Excerpted text »
Blog: Having the best technology is not enough

Having just got back from a visit to Spotify in Stockholm I was struck instantly by the ‘togetherness’ of all their staff – from top to bottom. Their culture is very much along the lines of – hire great people and then get out of their way – and this shines through in everybody who I met on my visit.

Right from the start, when taken through their ‘bootcamp’ induction process, Spotify get senior people working with new starters to ensure the Spotify mission and message is indoctrinated into their new starters. And it works! Without exception, everyone I spoke to understood the company’s mission and how they and their department fitted into ensuring that the mission was the focus. I even met bumped into some of their developers in the bar in the evening prior to the visit and unprompted by PR people, their message was exactly the same.

Spotify’s belief is that the secret to high performance and satisfaction is linked to the human need to direct our own lives, to learn and create new things and to do by better by ourselves and our world. This belief flows through to the High-Performance Teams (HPTs) they build. 


(Visitors hosted by Godel and Spotify include: Stuart Hughes –, Alastair Brown –, Jesper With-Fogstrup –, Pete Hanlon –, Jody Goodall, Keith Sterling – First Utility, Stuart Weston – William Hill, Nigel Davies – Skyscanner, Graham Padgham – Spescavers, Carl Phillips – and last but not least, Matthew Parrish – 

HPTs within a creative framework have the utmost respect for each other but within the model, they continue to challenge each other to be better, whilst fully understanding the boundaries that are in place to ensure that achieving the mission and purpose is always maintained as the highest goal. Personalities are cast aside to focus on this and this has helped Spotify achieve what they have so far. I am sure, as they scale, the process will evolve and improve, but so it should!  To retain super talented people and deliver a quality product, you have to continuously evolve a great process to enhance the service you provide.

Directive A »
From the visitor list in the blog post about Spotify, name each visitor whose company is given, along with that company.

Chart comprehension data

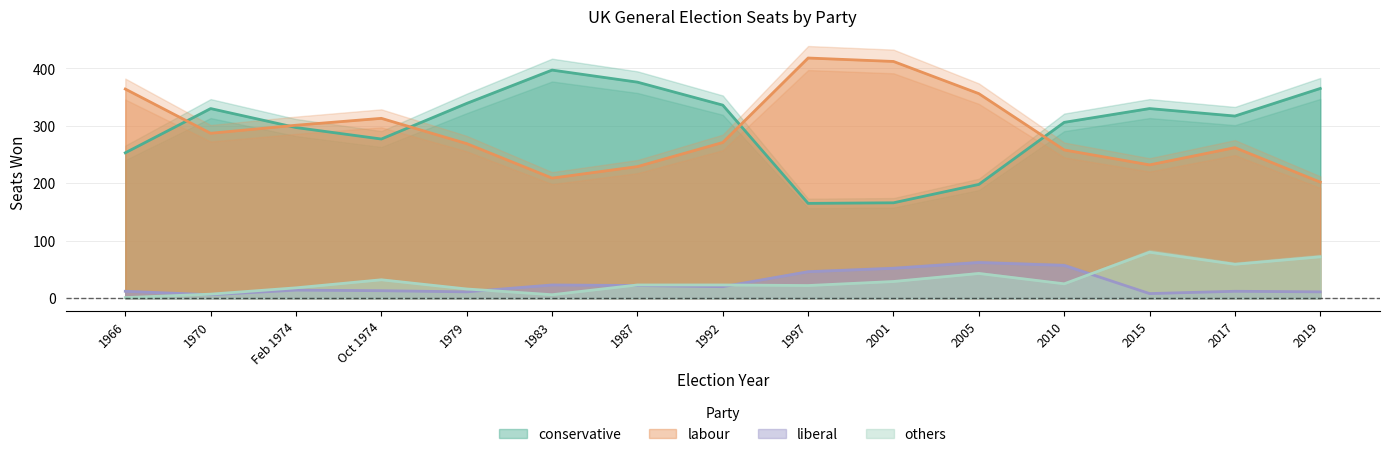

What is the difference between the maximum and minimum values in the liberal series?

56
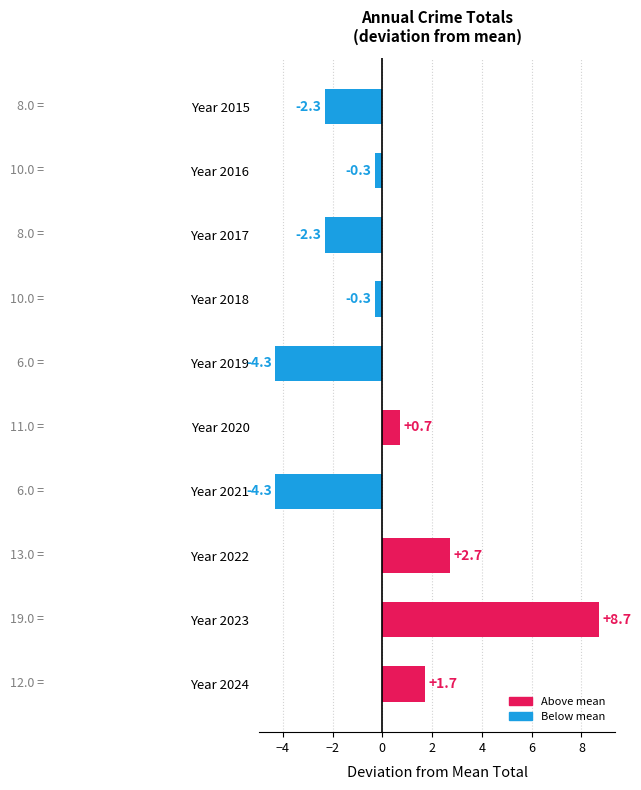

True or false: the data shows 4.7 at Year 2022.

False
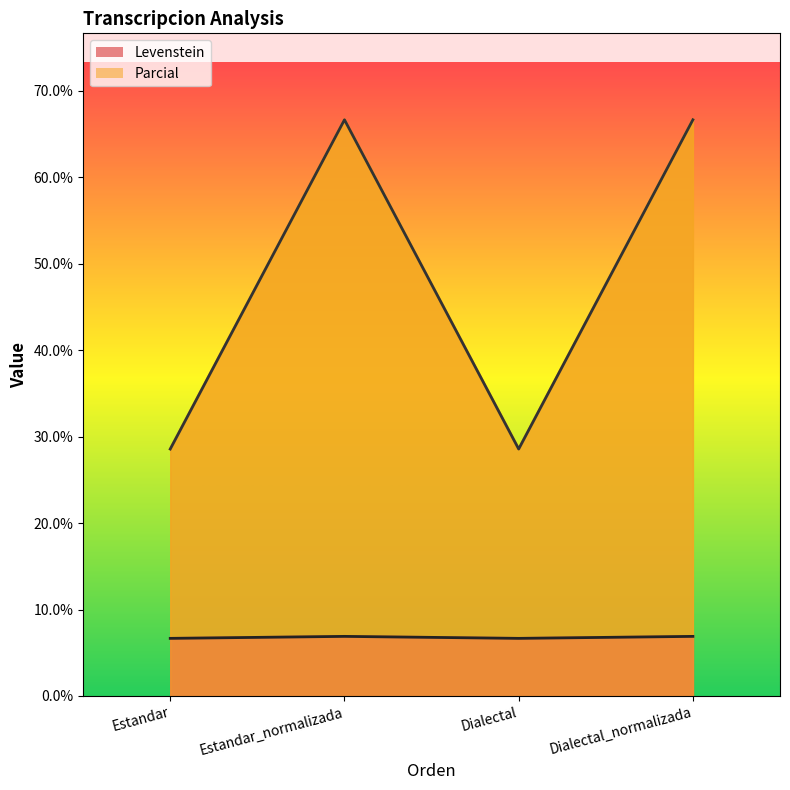

What is the label of the 3rd point from the right?

Estandar_normalizada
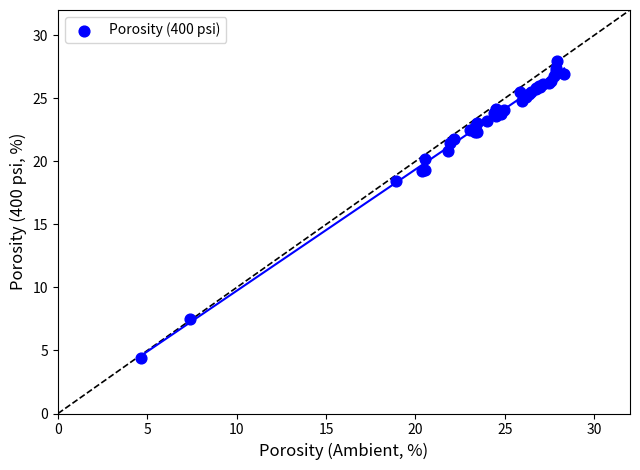

What Y value in the scatter plot is closest to 16?

18.5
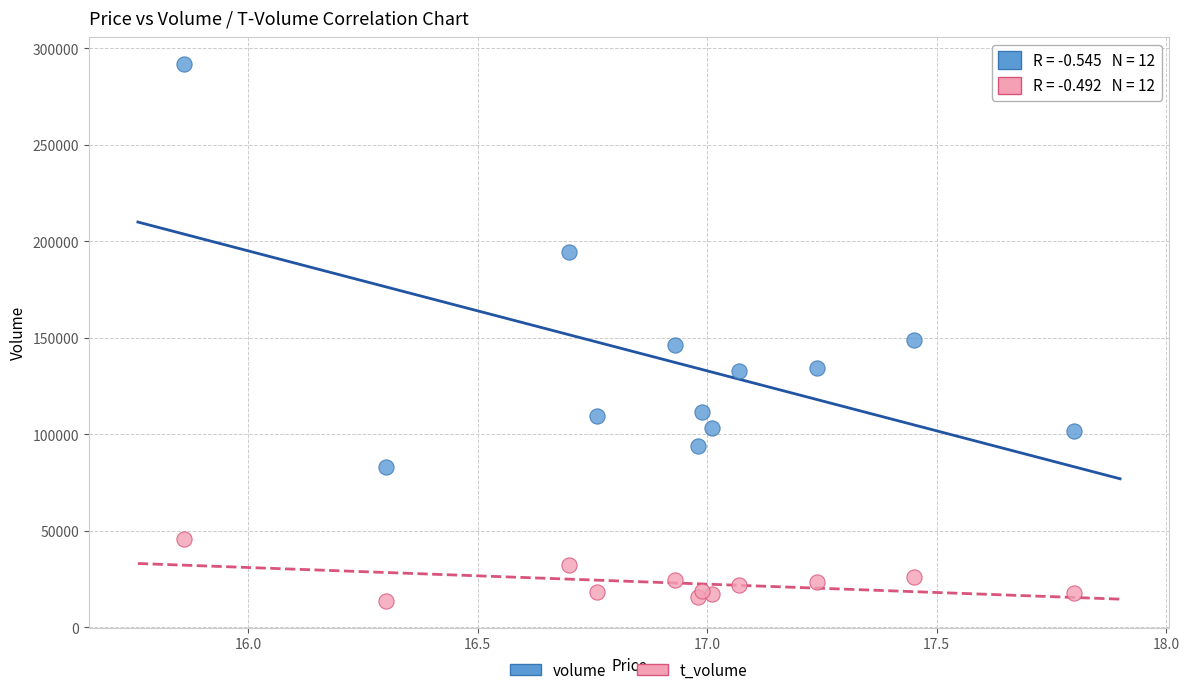

Which series has the widest spread of Y values?

volume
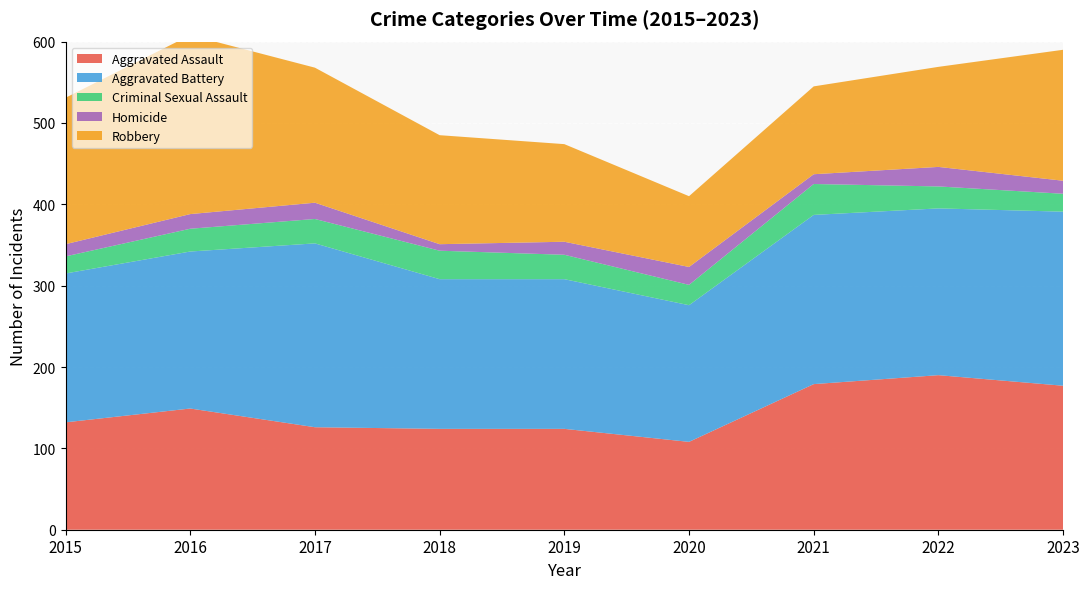

Reading left to right, list all the values displayed in this chart.

Aggravated Assault: 132	149	126	124	124	108	179	190	177
Aggravated Battery: 183	193	226	184	184	168	208	205	214
Criminal Sexual Assault: 21	28	30	35	30	25	38	27	22
Homicide: 15	18	20	8	16	22	12	24	16
Robbery: 180	220	166	134	120	87	108	123	161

Directive B »
Retype the chart comprehension rows above word for word, omitting the pictures.

Output A »
Keith Sterling – First Utility
Stuart Weston – William Hill
Nigel Davies – Skyscanner
Graham Padgham – Spescavers

Output B »
What is the difference between the maximum and minimum values in the liberal series?

56

True or false: the data shows 4.7 at Year 2022.

False

What is the label of the 3rd point from the right?

Estandar_normalizada

What Y value in the scatter plot is closest to 16?

18.5

Which series has the widest spread of Y values?

volume

Reading left to right, list all the values displayed in this chart.

Aggravated Assault: 132	149	126	124	124	108	179	190	177
Aggravated Battery: 183	193	226	184	184	168	208	205	214
Criminal Sexual Assault: 21	28	30	35	30	25	38	27	22
Homicide: 15	18	20	8	16	22	12	24	16
Robbery: 180	220	166	134	120	87	108	123	161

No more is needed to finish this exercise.